Petrus grew up in Gammelstaden just outside of Luleå.

He took up speedcubing in the early 1980s, learning it over the course of a summer when he was unemployed. In 1982, he became the national champion of Sweden, and went on to finish fourth overall at the first official Rubik's Cube World Championships held in Budapest, Hungary.

He later published his method, known as the Petrus system, on the Internet. It became a fairly popular method among intermediate and upper-level speedcubers, although its more recent use has diminished considerably due to the increased predominance of methods such as ZZ, Roux, and CFOP. Petrus won the 3x3x3 Fewest Moves category at the 2005 World Championships held in November 2005 at Lake Buena Vista, Florida, USA claiming the US$500 prize. He competed in the 2006 International Rubik's Cube Competition in San Francisco. He currently (since 1995) resides in SF Bay Area, California, USA, where he works as a software developer.

He also has catalogues and published an explanation of Ikea product names.

==The Lars Petrus System==
The Petrus System was designed as an alternative to the popular layer-based solutions of the early 1980s using 2×2×2 blocks.
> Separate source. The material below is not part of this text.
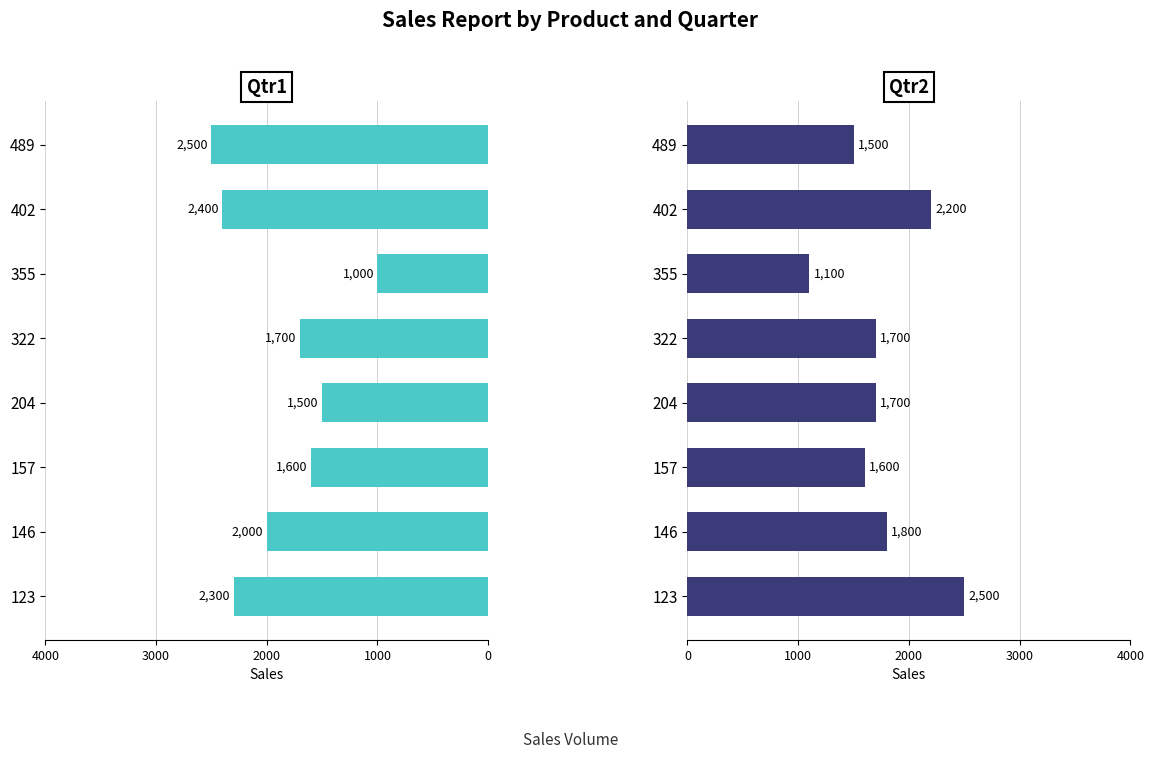

The Qtr1 series shows 1224 at 489. True or false?

False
Petrus reasoned that as a solver constructs layers, further organization of the cube's remaining pieces is restricted by what one has already done. In order for a layer-based solution to continue after the first layer had been constructed, the solved portion of the cube would have to be temporarily disassembled while the desired moves were made, then reassembled afterward. Petrus sought to get around this by solving the cube outwards from one corner, leaving unrestricted movement on several sides of the cube as the solve progresses. This method is often used to solve the cube in minimal moves.

===The method===
The system uses seven basic steps to solve a Rubik's Cube:

1. Build a 2×2×2 block
2. Expand to a 2×2×3 without altering the 2×2×2 block
3. Correct edge orientation (EO)
4. Solve two complete layers
5. Permute the remaining corners (CP)
6. Orient the remaining corners (CO)
7. Permute the final edges (EP)

Petrus invented three simple and flexible algorithms to complete the last three steps, which he named Niklas, Sune, and Allan.

While the method stands alone as an efficient system for solving the Rubik's Cube, many modifications have been made over the years to stay on the cutting edge of competitive speedcubing. Many more algorithms have been added to shave seconds off the solution time, and steps 5 and 6 or steps 6 and 7 are often combined depending on the problems each case presents.